Please output the following records exactly. Leave every image out.

________

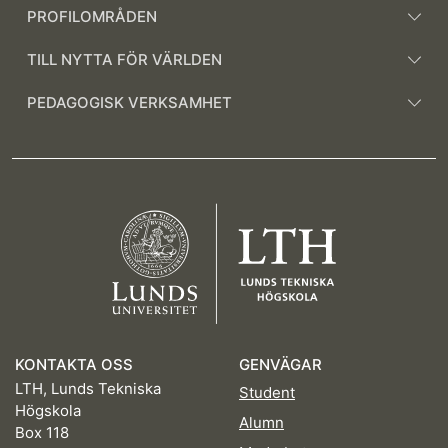
PROFILOMRÅDEN
TILL NYTTA FÖR VÄRLDEN
PEDAGOGISK VERKSAMHET
KONTAKTA OSS
GENVÄGAR
LTH, Lunds Tekniska
Student
Högskola
Alumn
Box 118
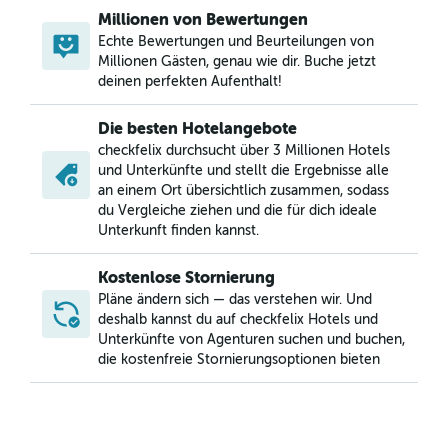
Millionen von Bewertungen
Echte Bewertungen und Beurteilungen von
Millionen Gästen, genau wie dir. Buche jetzt
deinen perfekten Aufenthalt!
Die besten Hotelangebote
checkfelix durchsucht über 3 Millionen Hotels
und Unterkünfte und stellt die Ergebnisse alle
an einem Ort übersichtlich zusammen, sodass
du Vergleiche ziehen und die für dich ideale
Unterkunft finden kannst.
Kostenlose Stornierung
Pläne ändern sich — das verstehen wir. Und
deshalb kannst du auf checkfelix Hotels und
Unterkünfte von Agenturen suchen und buchen,
die kostenfreie Stornierungsoptionen bieten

________

> Task answer
PROFILOMRÅDEN
TILL NYTTA FÖR VÄRLDEN
PEDAGOGISK VERKSAMHET
KONTAKTA OSS
GENVÄGAR
LTH, Lunds Tekniska
Student
Högskola
Alumn
Box 118
Millionen von Bewertungen
Echte Bewertungen und Beurteilungen von
Millionen Gästen, genau wie dir. Buche jetzt
deinen perfekten Aufenthalt!
Die besten Hotelangebote
checkfelix durchsucht über 3 Millionen Hotels
und Unterkünfte und stellt die Ergebnisse alle
an einem Ort übersichtlich zusammen, sodass
du Vergleiche ziehen und die für dich ideale
Unterkunft finden kannst.
Kostenlose Stornierung
Pläne ändern sich — das verstehen wir. Und
deshalb kannst du auf checkfelix Hotels und
Unterkünfte von Agenturen suchen und buchen,
die kostenfreie Stornierungsoptionen bieten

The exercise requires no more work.